Menurut dia, petugas kesehatan yang akan memberikan imunisasi MR justru mendapat sejumlah penolakan dan ancaman. "Ada yang diancam parang karena orang tua merasa 'saya enggak mau, karena ini haram'. Ini laporan yang masuk ke KSP," kata Yanuar di Gedung Bina Graha, Jakarta, Rabu, 12 September 2018.
Yanuar mengatakan, contoh kasus penolakan yang dialami petugas kesehatan terjadi di Puskemas Papoyato Induk, Pohuwatu, Gorontalo. Yanuar mengungkapkan, sebanyak 6 petugas kesehatan yang melakukan imunisasi MR di Desa Torosiaje Kepulauan mendapat ancaman. "Orang tua anak yang diimunisasi membawa parang, mengunci rumah, dan mengancam akan memotong petugas yang melakukan penyuntikan," ujarnya.
Sementara itu, ancaman juga dialami petugas di Posyandu Selalak Selatan, Kota Banjarmasin, Kalimantan Selatan. Yanuar menceritakan, ada seorang laki-laki menanyakan dan mengatakan bahwa imunisasi haram karena dari babi. Laki-laki tersebut datang dengan membawa senjata tajam dan memaksa petugas untuk membuang vaksin MR. "Petugas ketakutan dan akhirnya meninggalkan posyandu untuk kembali ke puskesmas," kata dia.
Peristiwa lain juga terjadi di Puskesmas Tanah Datar, Sumatera Barat.
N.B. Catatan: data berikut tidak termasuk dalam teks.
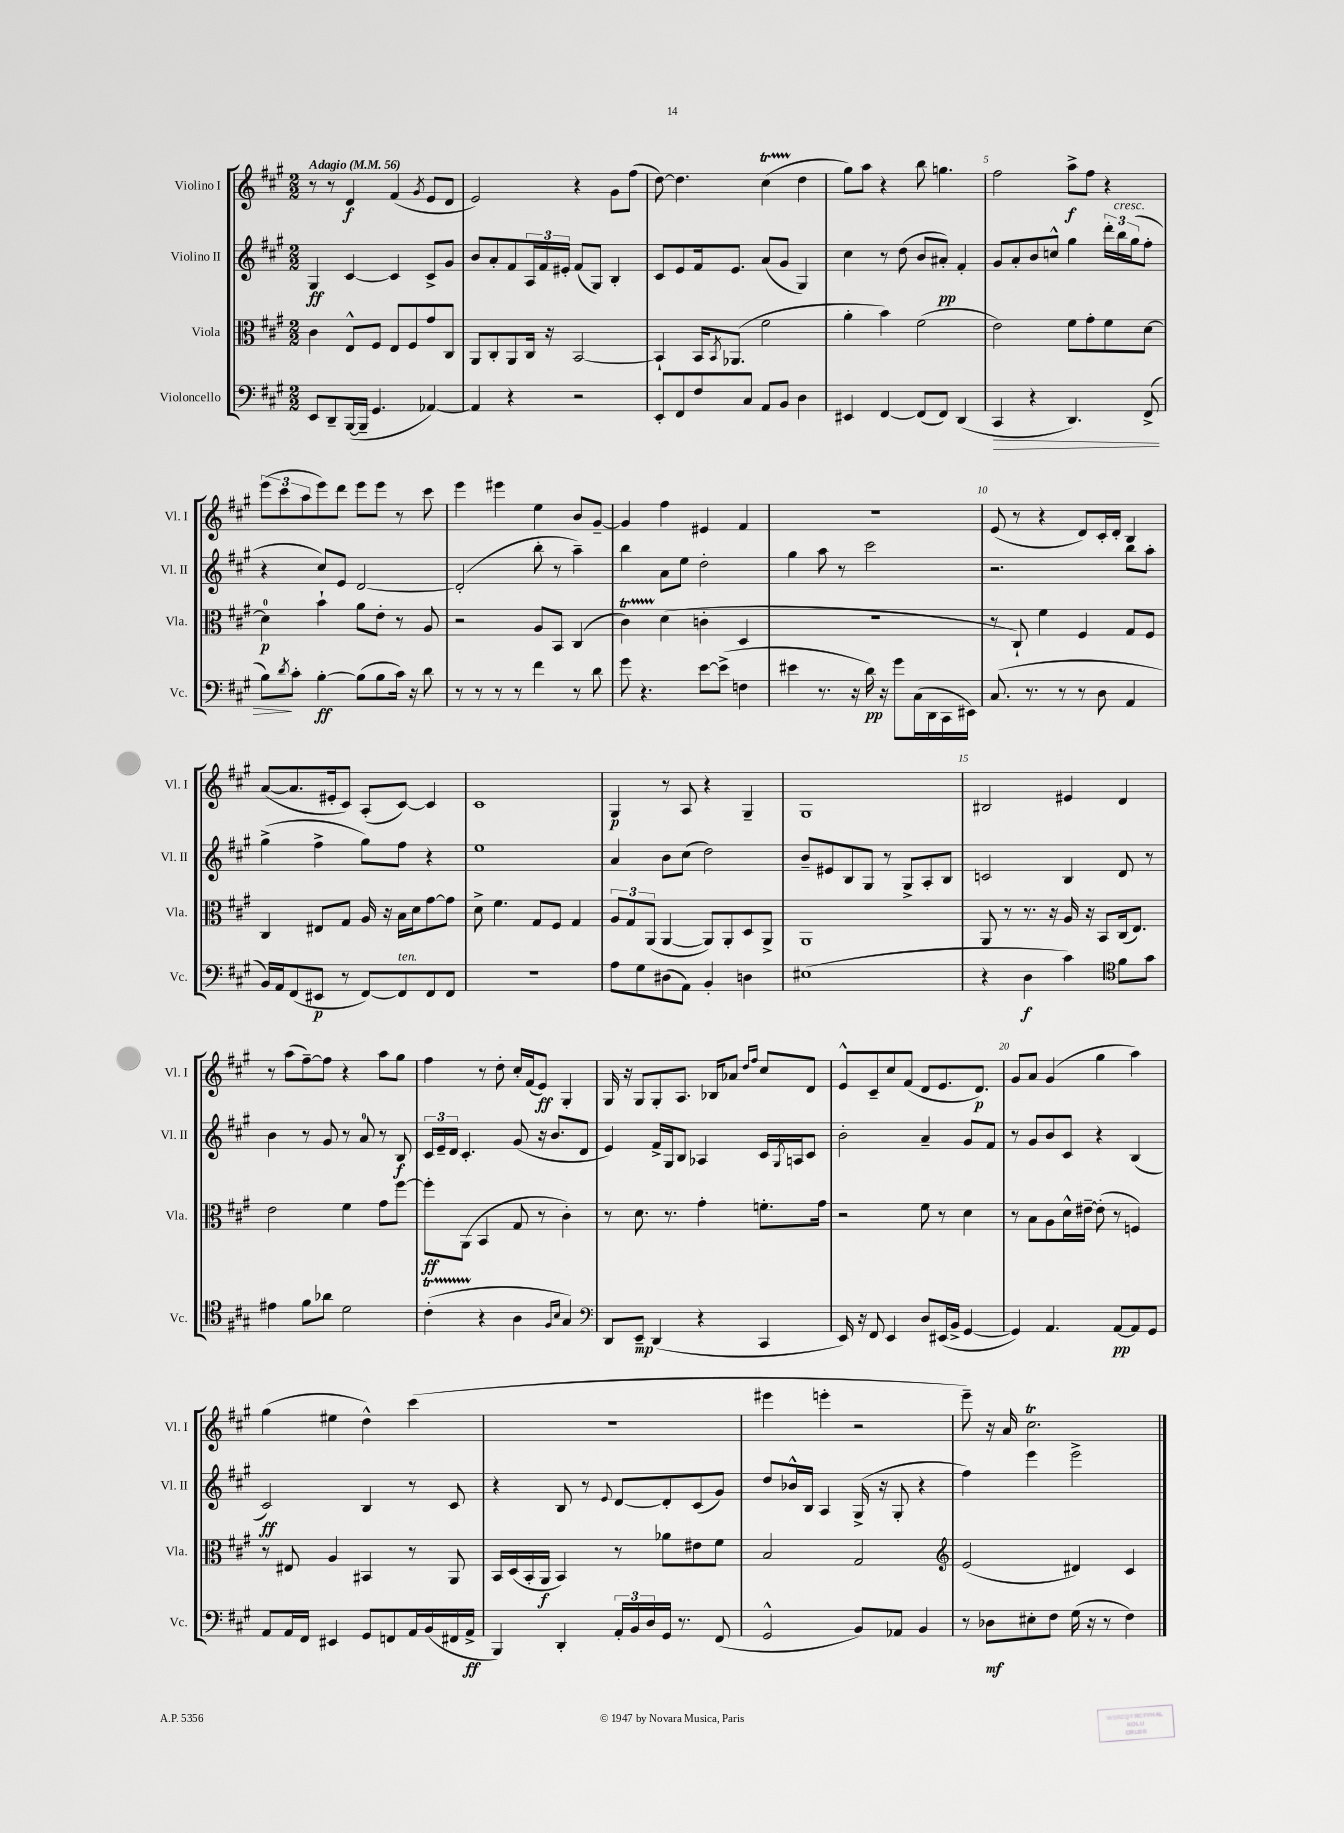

**kern	**kern	**kern	**kern
*staff4	*staff3	*staff2	*staff1
*clefF4	*clefC3	*clefG2	*clefG2
*k[f#c#g#]	*k[f#c#g#]	*k[f#c#g#]	*k[f#c#g#]
*M2/2	*M2/2	*M2/2	*M2/2
*MM56	*MM56	*MM56	*MM56
8EE/L	4c#\	4G#/	8r
8DD~/	.	.	8r
([16BBB/L	8E^^/L	[4c#/	4d/
16BBB~/]JJ	.	.	.
4.GG#/	8F#/J	.	.
.	8E/L	4c#/]	(4f#/
.	8F#/	.	.
.	.	.	8qg#/
[4AA-/)	8g#/	8c#^/L	8e/L
.	8C#/J	8g#/J	8d/J
=	=	=	=
4AA-/]	8AA/L	8b/L	2e/)
.	8C#'/	8a'/	.
4r	8AA/	8f#/	.
.	16C#/Jk	24A/L	.
.	.	24f#/	.
.	16r	.	.
.	.	24e#'/JJ	.
2r	[2BB/	(8f#/L	4r
.	.	8G#/J)	.
.	.	4B'/	8g#\L
.	.	.	(8ff#\J
=	=	=	=
8EE'/L	4BB`/]	8c#/L	[8dd\)
8FF#/	.	8e/	4.dd\]
8F#/	16BB/LK	16f#/k	.
.	8qBB/	.	.
.	(8.AA-/J	8.e/J	.
8C#/J	.	.	.
8AA/L	2f#\	(8a/L	(4cc#\
8BB/J	.	8g#/J	.
4D\	.	4G#/)	4dd\
=	=	=	=
4EE#/	4a'\	4cc#\	8gg#\L)
.	.	.	8aa\J
[4FF#/	4b\)	8r	4r
.	.	(8dd\	.
(8FF#/]L	(2f#\	8b/L	8bb\
8FF#/J)	.	8a#'/J)	4.gg\
(4DD/	.	4f#'/	.
=	=	=	=
4CC#/	2e\)	8g#/L	2ff#\
.	.	8a'/	.
4r	.	8b/	.
.	.	8cc^^/J	.
4.DD/)	8f#\L	4gg#\	8aa^\L
.	8g#'\	.	8ff#\J
.	8f#\	24ddd'\LL	4r
.	.	24bb\	.
.	.	(24gg#\J	.
(8FF#^/	[8d\J	8ff#'\J	.
=	=	=	=
8B\L)	4d\]	4r	(12eee\L
.	.	.	12ccc#\
8qd/	.	.	.
8c#'\J	.	.	.
.	.	.	12aa\
[4B'\	4b`\	8cc#/L)	8eee\)
.	.	8e/J	8ddd\J
(8B\]L	8a\L	[2d/	8eee\L
8B\	8e'\J	.	8eee\J
16c#\Jk)	8r	.	8r
16r	.	.	.
8d\	8A/	.	8ccc#\
=	=	=	=
8r	2r	(2d'/]	4eee\
8r	.	.	.
8r	.	.	4eee#\
8r	.	.	.
4f#\	8A/L	8bb'\	4ee\
.	8BB/J	8r	.
8r	(4C#/	4aa~\)	8b/L
8d\	.	.	[8g#~/J
=	=	=	=
8g#\	4c#\)	4bb\	4g#/]
4.r	.	.	.
.	(4d\	8a\L	4ff#\
.	.	8ee\J	.
[8e\L	4c'\	2dd'\	4e#/
(8e^\]J	.	.	.
4F\	4D/	.	4f#/
=	=	=	=
4e#\	1r	4gg#\	1r
8.r	.	8aa\	.
.	.	8r	.
16r	.	.	.
16d\)	.	2ccc#\	.
16r	.	.	.
8g#\L	.	.	.
(16C#\L	.	.	.
16DD\	.	.	.
16CC#\	.	.	.
16EE#\JJ)	.	.	.
=	=	=	=
(8.C#/	8r	2.r	(8e/
.	8C#`/)	.	8r
8.r	.	.	.
.	4f#\	.	4r
8r	.	.	.
8r	4F#/	.	8d/L)
8D\	.	.	16c#'/L
.	.	.	16d'/JJ
4AA/	8G#/L	8bb\L	4B/
.	8F#/J	8aa'\J	.
=	=	=	=
16BB/LL)	4C#/	(4gg#^\	([8a/L
16AA/J	.	.	.
(8FF#/	.	.	8.a/]
8EE#/J	8E#/L	4ff#^\	.
.	.	.	16e#'/k
8r	8G#/J	.	8c#/J)
[8FF#/L)	16A/	8gg#\L)	(8A'/L
.	16r	.	.
8FF#/]	16B\LL	8ff#\J	[8c#/J)
.	16d\J	.	.
8FF#/	[8g#\	4r	4c#/]
8FF#/J	8g#\]J	.	.
=	=	=	=
1r	8d^\	1ee	1c#
.	4.f#\	.	.
.	8G#/L	.	.
.	8F#/J	.	.
.	4G#/	.	.
=	=	=	=
8A\L	12A/L	4a/	4G#/
.	12G#/	.	.
8G#\	.	.	.
.	(12AA/J	.	.
(8D#\	[4AA/	8b\L	8r
8AA\J)	.	(8cc#\J	8A/
4BB'/	8AA/]L)	2dd\)	4r
.	8AA'/	.	.
4D\	8D/	.	4G#~/
.	8AA^/J	.	.
=	=	=	=
(1E#	1AA	8b~/L	1G#
.	.	8e#/	.
.	.	8B/	.
.	.	8G#/J	.
.	.	8r	.
.	.	8G#^/L	.
.	.	8A'/	.
.	.	8B/J	.
=	=	=	=
4r	8AA/	2c/	2B#/
.	8r	.	.
4D\	8.r	.	.
.	16r	.	.
4c#\)	16A/	4B/	4e#/
.	16r	.	.
.	8BB/L	.	.
*clefC4	*	*	*
8f#\L	(16C#/k	8d/	4d/
.	8.E/J)	.	.
8g#\J	.	8r	.
=	=	=	=
4e#\	2e\	4b\	8r
.	.	.	(8aa\L
8f#\L	.	8r	[8ff#~\)
8a-\J	.	8g#/	8ff#\]J
2d\	4f#\	8r	4r
.	.	8a/	.
.	8g#\L	8r	8aa\L
.	[8ff#\J	8B/	8gg#\J
=	=	=	=
(4c#'\	8ff#'\]L	24c#/LL	4ff#\
.	.	24e~/	.
.	.	24d/JJ	.
.	(8AA\J	4.c#'/	.
4r	4BB/	.	8r
.	.	.	8dd'\
4A\	8G#/	(8g#/	16cc#'/LL
.	.	.	(16f#/J
.	8r	16r	8e/J)
.	.	8.b/L	.
16qqF#/LL	.	.	.
16qqB/JJ	.	.	.
4G#/)	4c#'\)	.	4G#'/
.	.	8d/J	.
=	=	=	=
*clefF4	*	*	*
8DD/L	8r	4e/)	16G#/
.	.	.	16r
8EE~/J	8.d\	.	8G#/L
(4DD/	.	16f#^/LL	8G#'/
.	8.r	16G#/J	.
.	.	8B/J	8.A/J
4r	4g#'\	4A-/	.
.	.	.	16B-/LK
.	.	.	8a-/J
.	.	.	16qqdd/LL
.	.	.	16qqff#/JJ
4CC#/	8.f'\L	16c#/LL	8cc#/L
.	.	8qG#/	.
.	.	16A/J	.
.	.	8c#/J	8d/J
.	16g#\Jk	.	.
=	=	=	=
16EE/)	2r	2b'\	8e^^/L
16r	.	.	.
8FF#/	.	.	8c#~/
4EE/	.	.	8cc#/
.	.	.	(8f#/J
8D/L	8f#\	4a~/	8d/L
(16EE#/L	8r	.	8.e/
16BB^/JJ	.	.	.
[4GG#/	4d\	8g#/L	.
.	.	.	8.d/J)
.	.	8f#/J	.
=	=	=	=
4GG#/])	8r	8r	8g#/L
.	8B\L	8g#/L	8a/J
4.AA/	8A\	8b/	(4g#/
.	16d^^\L	8c#/J	.
.	[16e#~\JJ	.	.
.	(8e#'\]	4r	4gg#\
[8AA/L	8r	.	.
8AA/]	4F/)	(4B/	4aa\)
8GG#/J	.	.	.
=	=	=	=
8AA/L	8r	2c#/)	(4gg#\
16AA/L	8E#/	.	.
16FF#/JJ	.	.	.
4EE#/	4A/	.	4ee#\
8GG#/L	4BB#/	4B/	4dd^^\)
8FF/	.	.	.
16AA/L	8r	8r	(4ccc#\
(16BB/	.	.	.
16FF#/	8AA/	8c#/	.
16AA^/JJ	.	.	.
=	=	=	=
4BBB/)	16BB/LL	4r	1r
.	(16D/	.	.
.	16BB'/	.	.
.	16AA/JJ	.	.
4DD'/	4BB/)	8B/	.
.	.	8r	.
.	.	8qqe/	.
24AA'/LL	8r	[8d/L	.
24BB/	.	.	.
24D/	.	.	.
16GG#/JJ	8a-\L	8d'/]	.
8.r	.	.	.
.	8e#\	(8c#/	.
(8FF#/	8f#\J	8g#/J)	.
=	=	=	=
2GG#^^/	2B/	8dd/L	4eee#\
.	.	16b-^^/L	.
.	.	16B/JJ	.
.	.	4A/	4eee'\
8BB/L)	2G#/	(16G#^/	2r
.	.	16r	.
8AA-/J	.	8G#'/	.
4BB/	.	4r	.
=	=	=	=
*	*clefG2	*	*
8r	(2e/	4ff#\)	8eee~\)
8D-\L	.	.	16r
.	.	.	16a/
8E#'\	.	4eee\	2.cc#\
8F#\J	.	.	.
(16G#\	4d#/)	2eee^\	.
16r	.	.	.
8r	.	.	.
4F#\)	4c#/	.	.
==	==	==	==
*-	*-	*-	*-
Orang tua mendatangi bidan desa, kepala sekolah dan wali nagari, menyatakan tidak terima anaknya disuntik. Mereka, kata Yanuar, mengancam akan menuntut tenaga kesehatan dan pemerintah, serta meminta bidan desa, kepala sekolah, dan wali nagari menandatangani surat pernyataan minta maaf.
Meski haram, MUI telah menyatakan bahwa vaksin MR mubah atau boleh digunakan. MUI tetap memperbolehkan penggunaan vaksin itu karena ada kondisi keterpaksaan atau darurat syar’iyyah, yaitu belum ditemukannya vaksin MR yang halal dan suci.
Ketua MUI Ma'ruf Amin ikut menyayangkan cakupan imunisasi MR yang rendah. Menurut Ma'ruf, keresahan masyarakat terkait kehalalan vaksin MR timbul lantaran Kementerian Kesehatan telat memproses sertifikasi halal.
Baru pada 2018, Kementerian Kesehatan rutin melakukan pertemuan dengan MUI dan mengajukan proses sertifikasi halal. Hasilnya, vaksin MR dinyatakan haram lantaran dalam proses produksinya menggunakan bahan yang berasal dari babi.
Meski haram, Ma'ruf mengatakan bahwa imunisasi MR hukumnya mubah atau boleh dilakukan karena ada kondisi keterpaksaan atau darurat syar’iyyah, yaitu belum ditemukannya vaksin MR yang halal dan suci. Ma'ruf pun menyarankan agar perlu ada upaya maksimal yang melibatkan semua pihak untuk memenuhi target cakupan imunisasi MR. "MUI siap terjun sukseskan imunisasi rubella," ujar Ma'ruf.
Bahkan penceramah kondang Ustad Abdul Somad meminta agar masyarakat ikut memberi vaksin MR kepada anak-anak. Dalam sebuah ceramahnya, Somad menjawab pertanyaan soal vaksin MR. "Pilih babi atau mati," kata dia.
Menjawab pertanyaan ini, Somad melengkapinya dengan analogi. Ia mengatakan, apabila di dalam hutan tidak ada makanan halal, yang ada hanya babi, ketimbang mati, maka diperbolehkan memakan babi.